Enrichment: Join the cleaned table with payer and payee identity tables.
Final output: Write the joined dataset to a final Iceberg table.

https://storage.googleapis.com/gweb-cloudblog-publish/original_images/7_Transformation.gif

Data transformation to create silver and gold tables

Step 3: Machine learning and inferencing

With your gold table minted, it’s time for some data science: model training and inferencing. Here, the agent hands the clean data from the previous step to the model to spot fraudulent patterns.

Training: Use a Spark notebook to train an ML model.
Inference: Create a Spark notebook inferencing step for batch processing.
Storage: Write all flagged fraudulent transactions to a Spanner table by leveraging the Spanner MCP.

https://storage.googleapis.com/gweb-cloudblog-publish/original_images/8_ML_Inferencing.gif

Machine learning and inference

Step 4: Orchestration and execution

Finally, you’re ready to move to production and schedule the whole orchestration pipeline: Ingestion -> Transformation -> Inference.
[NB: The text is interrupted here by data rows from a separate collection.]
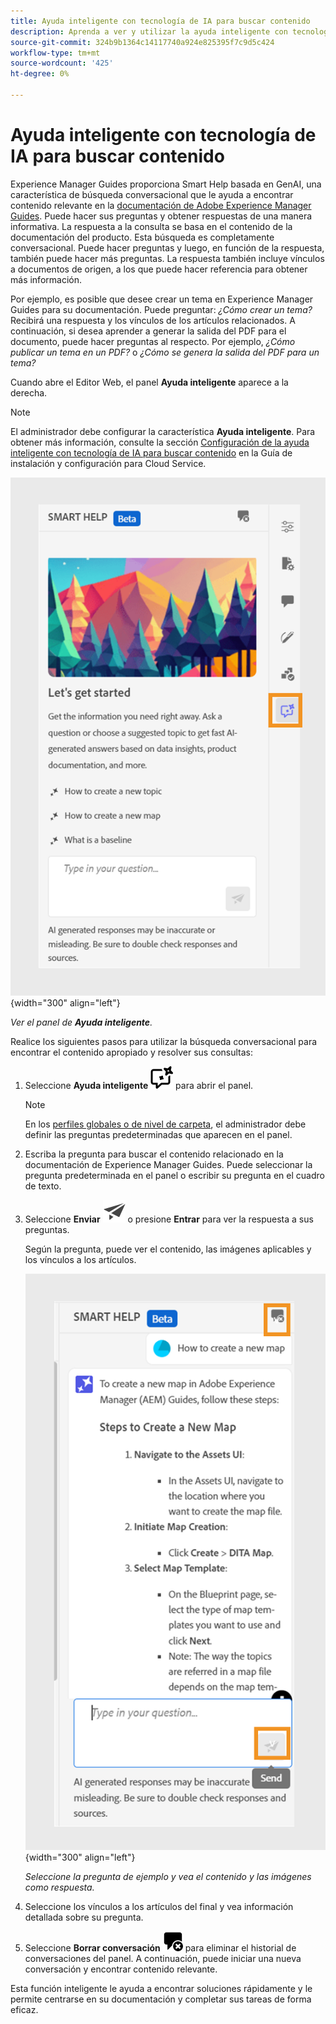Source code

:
 ```yaml
---
title: Ayuda inteligente con tecnología de IA para buscar contenido
description: Aprenda a ver y utilizar la ayuda inteligente con tecnología de IA en el editor web.
source-git-commit: 324b9b1364c14117740a924e825395f7c9d5c424
workflow-type: tm+mt
source-wordcount: '425'
ht-degree: 0%

---
```


# Ayuda inteligente con tecnología de IA para buscar contenido



Experience Manager Guides proporciona Smart Help basada en GenAI, una característica de búsqueda conversacional que le ayuda a encontrar contenido relevante en la [documentación de Adobe Experience Manager Guides](https://experienceleague.adobe.com/en/docs/experience-manager-guides/using/overview).
Puede hacer sus preguntas y obtener respuestas de una manera informativa. La respuesta a la consulta se basa en el contenido de la documentación del producto. Esta búsqueda es completamente conversacional. Puede hacer preguntas y luego, en función de la respuesta, también puede hacer más preguntas. La respuesta también incluye vínculos a documentos de origen, a los que puede hacer referencia para obtener más información.

Por ejemplo, es posible que desee crear un tema en Experience Manager Guides para su documentación. Puede preguntar: *¿Cómo crear un tema?* Recibirá una respuesta y los vínculos de los artículos relacionados. A continuación, si desea aprender a generar la salida del PDF para el documento, puede hacer preguntas al respecto. Por ejemplo, *¿Cómo publicar un tema en un PDF?* o *¿Cómo se genera la salida del PDF para un tema?*



Cuando abre el Editor Web, el panel **Ayuda inteligente** aparece a la derecha.



>[!NOTE]
>
> El administrador debe configurar la característica **Ayuda inteligente**. Para obtener más información, consulte la sección [Configuración de la ayuda inteligente con tecnología de IA para buscar contenido](/help/product-guide/cs-install-guide/conf-smart-help.md) en la Guía de instalación y configuración para Cloud Service.

![Panel de ayuda inteligente](images/smart-help-panel.png){width="300" align="left"}

*Ver el panel de **Ayuda inteligente**.*

Realice los siguientes pasos para utilizar la búsqueda conversacional para encontrar el contenido apropiado y resolver sus consultas:

1. Seleccione **Ayuda inteligente** ![Icono de Ayuda inteligente](images/smart-help-icon.svg) para abrir el panel.



   >[!NOTE]
   >
   > En los [perfiles globales o de nivel de carpeta](/help/product-guide/cs-install-guide/conf-folder-level.md#conf-ai-guides-assistant), el administrador debe definir las preguntas predeterminadas que aparecen en el panel.

1. Escriba la pregunta para buscar el contenido relacionado en la documentación de Experience Manager Guides. Puede seleccionar la pregunta predeterminada en el panel o escribir su pregunta en el cuadro de texto.

1. Seleccione **Enviar** ![Enviar icono](images/send-icon.svg) o presione **Entrar** para ver la respuesta a sus preguntas.

   Según la pregunta, puede ver el contenido, las imágenes aplicables y los vínculos a los artículos.

   ![Respuesta del panel de ayuda inteligente](images/smart-help-panel-response.png){width="300" align="left"}


   *Seleccione la pregunta de ejemplo y vea el contenido y las imágenes como respuesta.*





1. Seleccione los vínculos a los artículos del final y vea información detallada sobre su pregunta.


1. Seleccione **Borrar conversación** ![Borrar conversación](images/clear-conversation-icon.svg) para eliminar el historial de conversaciones del panel. A continuación, puede iniciar una nueva conversación y encontrar contenido relevante.

Esta función inteligente le ayuda a encontrar soluciones rápidamente y le permite centrarse en su documentación y completar sus tareas de forma eficaz.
https://storage.googleapis.com/gweb-cloudblog-publish/original_images/9_Orchestration.gif

Orchestration pipelines and scheduling runs

When things go sideways: Agentic incident management and intelligent recovery

If an orchestration pipeline fails, not to worry, Data Agent Kit streamlines resolution using its intelligent incident management capabilities:

Intelligent diagnosis: Automatically conducts root cause analysis to pinpoint failure sources
Autonomous remediation: Drafts and tests fixes, bypassing manual debugging
Automated recovery: Validates and deploys fixes via automated Git workflows

Issue diagnosis and remediation

And there you have it: You’ve gone from raw discovery to a fully automated, fraud-catching machine in a matter of minutes, all from within the same UX. No need to hop between multiple browser tabs, IDE interfaces, or learn data engineering and science best practices — Data Agent Kit orchestrates a clean end-to-end flow leveraging various MCP tools and codified skills. Ultimately, this approach helps you achieve what matters most: shipping innovative, high-performance data applications at scale.